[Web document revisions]

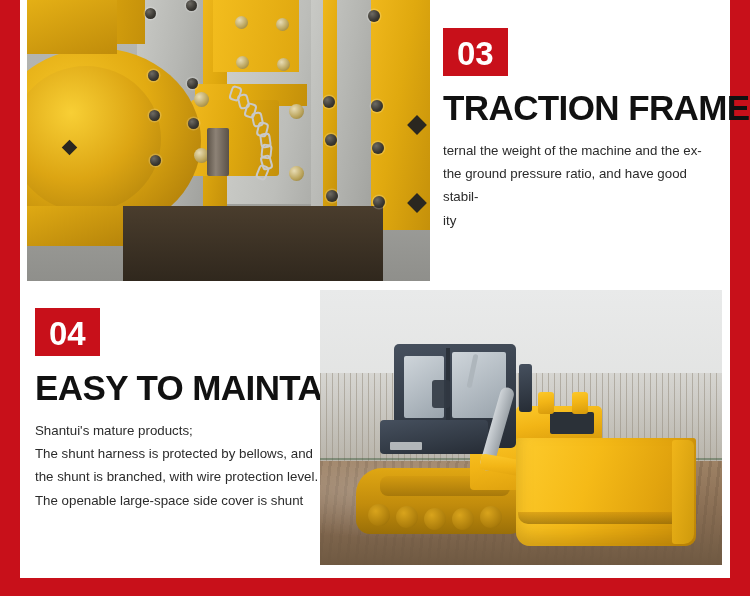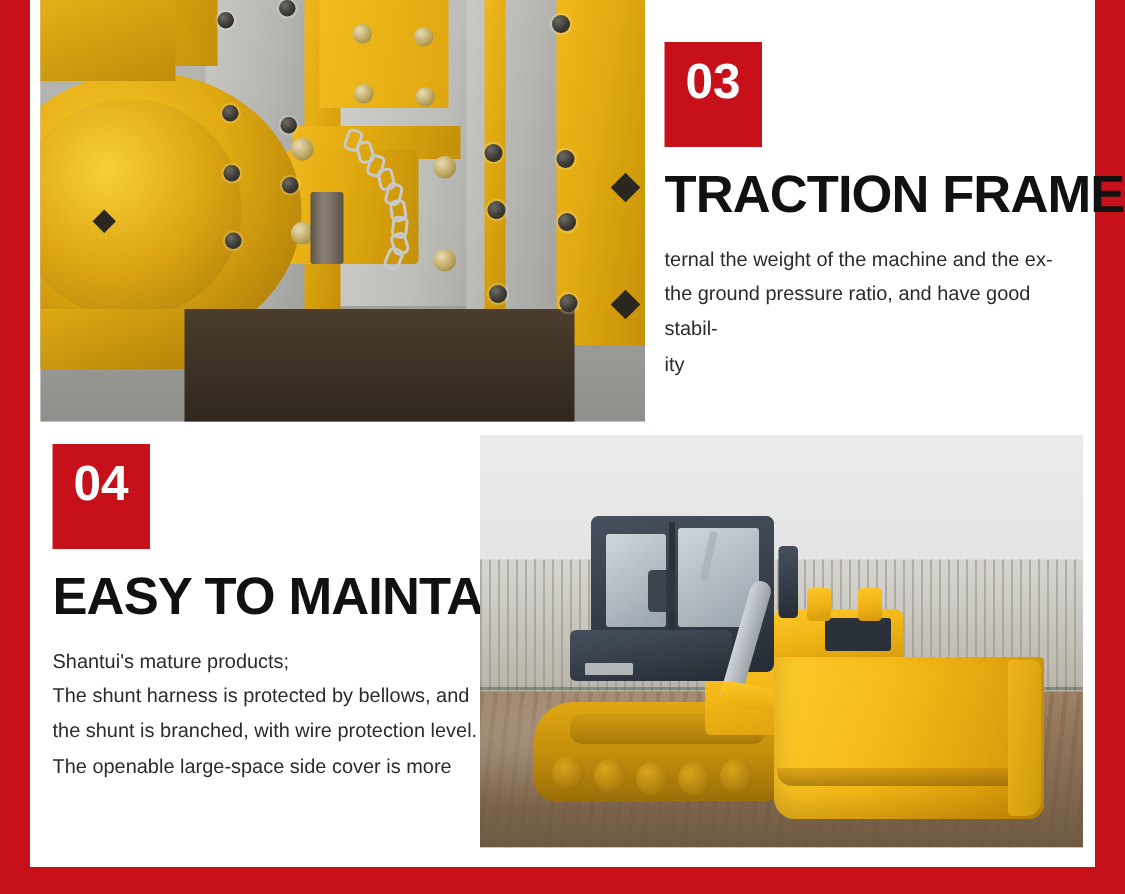--- a/index.html
+++ b/index.html
@@ -65,33 +65,33 @@
     top: 290px;
     width: 402px;
     height: 275px;
     overflow: hidden;
     background: #d8d9d6;
   }
 
   .text-04 {
     position: absolute;
     left: 35px;
-    top: 296px;
+    top: 308px;
     width: 300px;
   }
 
   
   .badge {
     display: inline-block;
     background: #c8101a;
     color: #ffffff;
     font-size: 33px;
     font-weight: bold;
     line-height: 1;
-    padding: 9px 14px 28px 14px;
+    padding: 9px 14px 6px 14px;
     letter-spacing: 0px;
   }
 
   .headline {
     font-size: 35px;
     font-weight: bold;
     color: #111111;
     line-height: 1.05;
     letter-spacing: -0.6px;
     margin-top: 14px;
@@ -293,21 +293,21 @@
     </div>
   </div>
 
   <div class="text-04">
     <div class="badge">04</div>
     <div class="headline">EASY TO MAINTAIN</div>
     <div class="bodytext">
       <span class="ln">Shantui's mature products;</span>
       <span class="ln">The shunt harness is protected by bellows, and</span>
       <span class="ln">the shunt is branched, with wire protection level.</span>
-      <span class="ln">The openable large-space side cover is more</span>
+      <span class="ln">The openable large-space side cover is shunt</span>
     </div>
   </div>
 
   <div class="photo-dozer">
     <div class="dz-sky"></div>
     <div class="dz-trees"></div>
     <div class="dz-ground"></div>
     <div class="dz-fence" style="left:0; top:61%; width:100%;"></div>
 
     <div class="dz-part dz-track" style="left:36px; top:178px; width:168px; height:66px;"></div>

* REQUIRED WORK *
Copy the data verbatim, skipping any image it holds.

* SOLVED PROBLEM *
--- a/index.html
+++ b/index.html
@@ -65,33 +65,33 @@
     top: 290px;
     width: 402px;
     height: 275px;
     overflow: hidden;
     background: #d8d9d6;
   }
 
   .text-04 {
     position: absolute;
     left: 35px;
-    top: 296px;
+    top: 308px;
     width: 300px;
   }
 
   
   .badge {
     display: inline-block;
     background: #c8101a;
     color: #ffffff;
     font-size: 33px;
     font-weight: bold;
     line-height: 1;
-    padding: 9px 14px 28px 14px;
+    padding: 9px 14px 6px 14px;
     letter-spacing: 0px;
   }
 
   .headline {
     font-size: 35px;
     font-weight: bold;
     color: #111111;
     line-height: 1.05;
     letter-spacing: -0.6px;
     margin-top: 14px;
@@ -293,21 +293,21 @@
     </div>
   </div>
 
   <div class="text-04">
     <div class="badge">04</div>
     <div class="headline">EASY TO MAINTAIN</div>
     <div class="bodytext">
       <span class="ln">Shantui's mature products;</span>
       <span class="ln">The shunt harness is protected by bellows, and</span>
       <span class="ln">the shunt is branched, with wire protection level.</span>
-      <span class="ln">The openable large-space side cover is more</span>
+      <span class="ln">The openable large-space side cover is shunt</span>
     </div>
   </div>
 
   <div class="photo-dozer">
     <div class="dz-sky"></div>
     <div class="dz-trees"></div>
     <div class="dz-ground"></div>
     <div class="dz-fence" style="left:0; top:61%; width:100%;"></div>
 
     <div class="dz-part dz-track" style="left:36px; top:178px; width:168px; height:66px;"></div>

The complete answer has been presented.